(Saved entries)
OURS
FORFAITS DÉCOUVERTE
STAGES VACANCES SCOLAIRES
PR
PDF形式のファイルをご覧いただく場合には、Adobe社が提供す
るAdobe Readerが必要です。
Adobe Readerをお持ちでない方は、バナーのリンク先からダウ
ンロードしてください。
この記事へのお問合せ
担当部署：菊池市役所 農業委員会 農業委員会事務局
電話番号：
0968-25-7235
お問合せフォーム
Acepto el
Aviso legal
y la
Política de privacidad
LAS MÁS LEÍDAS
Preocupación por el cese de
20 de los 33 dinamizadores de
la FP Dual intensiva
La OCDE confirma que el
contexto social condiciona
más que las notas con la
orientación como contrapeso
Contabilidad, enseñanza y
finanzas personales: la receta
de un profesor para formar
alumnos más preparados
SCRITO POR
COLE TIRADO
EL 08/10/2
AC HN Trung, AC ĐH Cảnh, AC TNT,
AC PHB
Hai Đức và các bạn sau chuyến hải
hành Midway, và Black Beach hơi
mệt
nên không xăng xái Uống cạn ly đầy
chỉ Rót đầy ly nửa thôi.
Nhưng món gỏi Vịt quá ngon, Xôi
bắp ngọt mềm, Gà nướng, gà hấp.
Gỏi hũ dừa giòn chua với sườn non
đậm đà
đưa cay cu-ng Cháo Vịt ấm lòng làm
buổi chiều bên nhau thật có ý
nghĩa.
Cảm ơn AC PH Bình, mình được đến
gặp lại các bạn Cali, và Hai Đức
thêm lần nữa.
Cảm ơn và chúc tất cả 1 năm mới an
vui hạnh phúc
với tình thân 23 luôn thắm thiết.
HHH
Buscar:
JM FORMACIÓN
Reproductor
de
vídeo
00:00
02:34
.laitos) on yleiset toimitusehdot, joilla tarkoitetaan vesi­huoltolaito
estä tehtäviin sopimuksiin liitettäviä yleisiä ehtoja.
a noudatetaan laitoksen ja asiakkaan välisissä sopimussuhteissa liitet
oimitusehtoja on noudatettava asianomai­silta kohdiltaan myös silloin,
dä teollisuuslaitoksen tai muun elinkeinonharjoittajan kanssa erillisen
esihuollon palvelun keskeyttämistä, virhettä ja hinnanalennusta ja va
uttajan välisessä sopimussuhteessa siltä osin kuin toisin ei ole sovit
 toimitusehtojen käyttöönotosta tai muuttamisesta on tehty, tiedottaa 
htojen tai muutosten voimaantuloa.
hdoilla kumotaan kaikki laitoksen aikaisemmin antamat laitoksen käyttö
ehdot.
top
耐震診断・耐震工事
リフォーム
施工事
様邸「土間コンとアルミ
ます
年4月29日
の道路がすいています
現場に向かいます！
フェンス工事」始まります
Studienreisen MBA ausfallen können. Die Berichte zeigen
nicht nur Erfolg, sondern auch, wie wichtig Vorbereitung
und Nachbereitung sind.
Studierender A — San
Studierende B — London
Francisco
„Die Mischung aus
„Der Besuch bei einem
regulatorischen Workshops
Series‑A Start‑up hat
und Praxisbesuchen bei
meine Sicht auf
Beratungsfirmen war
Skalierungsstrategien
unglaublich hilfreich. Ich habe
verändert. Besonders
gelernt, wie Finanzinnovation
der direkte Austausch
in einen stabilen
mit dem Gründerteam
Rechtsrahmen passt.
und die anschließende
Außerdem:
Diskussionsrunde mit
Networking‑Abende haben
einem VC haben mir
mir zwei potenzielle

--

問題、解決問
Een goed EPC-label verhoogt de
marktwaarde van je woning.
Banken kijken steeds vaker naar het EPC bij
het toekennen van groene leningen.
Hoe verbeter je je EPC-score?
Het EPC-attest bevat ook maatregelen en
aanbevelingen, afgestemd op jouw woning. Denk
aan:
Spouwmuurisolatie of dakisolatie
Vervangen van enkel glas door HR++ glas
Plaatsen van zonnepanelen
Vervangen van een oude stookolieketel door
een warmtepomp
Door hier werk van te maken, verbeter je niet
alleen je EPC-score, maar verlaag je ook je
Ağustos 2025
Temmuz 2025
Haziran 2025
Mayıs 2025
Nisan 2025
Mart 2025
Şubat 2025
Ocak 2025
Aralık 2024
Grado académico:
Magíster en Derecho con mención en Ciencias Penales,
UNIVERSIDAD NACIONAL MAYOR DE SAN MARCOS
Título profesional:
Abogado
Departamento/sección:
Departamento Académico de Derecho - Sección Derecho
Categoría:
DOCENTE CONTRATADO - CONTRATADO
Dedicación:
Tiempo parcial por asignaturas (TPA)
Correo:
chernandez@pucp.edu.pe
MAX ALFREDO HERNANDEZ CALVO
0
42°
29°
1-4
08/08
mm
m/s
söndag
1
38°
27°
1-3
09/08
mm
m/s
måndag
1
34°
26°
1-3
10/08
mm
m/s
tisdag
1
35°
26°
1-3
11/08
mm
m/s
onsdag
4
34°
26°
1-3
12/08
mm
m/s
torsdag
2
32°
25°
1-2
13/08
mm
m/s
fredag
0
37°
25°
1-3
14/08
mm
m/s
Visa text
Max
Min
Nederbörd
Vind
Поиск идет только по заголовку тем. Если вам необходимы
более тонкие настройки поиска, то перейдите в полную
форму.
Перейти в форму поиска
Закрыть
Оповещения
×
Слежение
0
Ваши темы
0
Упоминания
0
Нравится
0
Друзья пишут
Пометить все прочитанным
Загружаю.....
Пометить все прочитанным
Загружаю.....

▶ _DIRECTIVE_
If a line above contains the word "woning", it counts; state how many lines count, and nothing more.

▶ _FINAL ANSWER_
2